Manguso is, instead, a memoirist who works in miniature. Before 300 Arguments, she wrote four much-admired short books about segments of her life, including The Two Kinds of Decay, which explored her years-long battle with a debilitating autoimmune disorder, and Ongoingness, the story of the journals she has kept for years. Compulsively recording her experiences in a diary became an unmooring compulsion, but the book itself rescues aphoristic fragments from the whole. In it, she writes looping, cryptic sentences such as, “I reread my favorite books to make sure they’re still perfect, but rereading them wears away at their perfection.” She is always mining her own experiences for material, but she is not confessional; she uses terseness and brevity as weapons. If no word is out of place, then it is much more difficult to question or undermine her truth.

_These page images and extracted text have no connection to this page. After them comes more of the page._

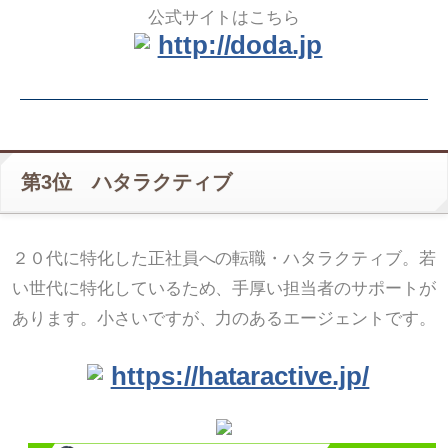
公式サイトはこちら
http://doda.jp
第3位 ハタラクティブ
２０代に特化した正社員への転職・ハタラクティブ。若
い世代に特化しているため、手厚い担当者のサポートが
あります。小さいですが、力のあるエージェントです。
https://hataractive.jp/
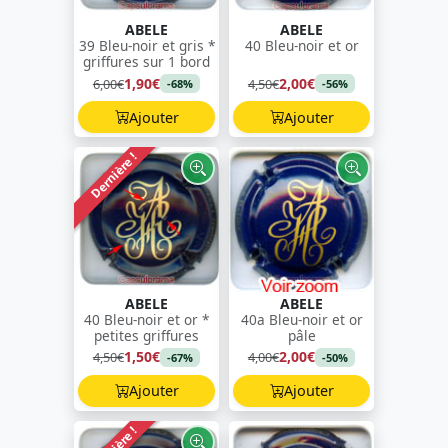
ABELE
ABELE
39 Bleu-noir et gris *
40 Bleu-noir et or
griffures sur 1 bord
1,90€
2,00€
6,00€
4,50€
-68%
-56%
Ajouter
Ajouter
Dernière !
ABELE
ABELE
40 Bleu-noir et or *
40a Bleu-noir et or
petites griffures
pâle
1,50€
2,00€
4,50€
4,00€
-67%
-50%
Ajouter
Ajouter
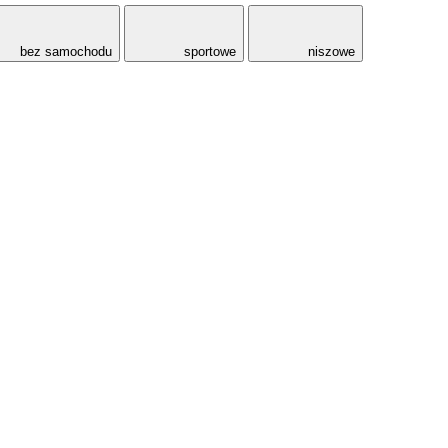
bez samochodu
sportowe
niszowe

If there is any point at which I bristle at Manguso’s lifelong enthusiasm with being brief, it is that she regularly equates excess with vulgarity. She talks often about “rescuing sentences” from bloated books, and refers to her own project as “a short book composed entirely of what I hoped would be a long book’s quotable passages.” There is a romance in this—the perfect book, with no gristle on it—but also it implies that there is something obscene about writers who choose to give in to their hunger and go long on a subject. It can be daunting to read a book like Manguso’s, because you walk away from it thinking, I am almost certainly doing too much.

Manguso’s need to write short has sharpened her lines into diamonds, but it has also driven her slightly mad, and it has caused her to perseverate over words to the detriment of her happiness and, as she admits, her health. These arguments are forged out of hard work and sustained effort, and also out of pain. It is impossible to read them without feeling for her; for what it took to write on such a tight leash.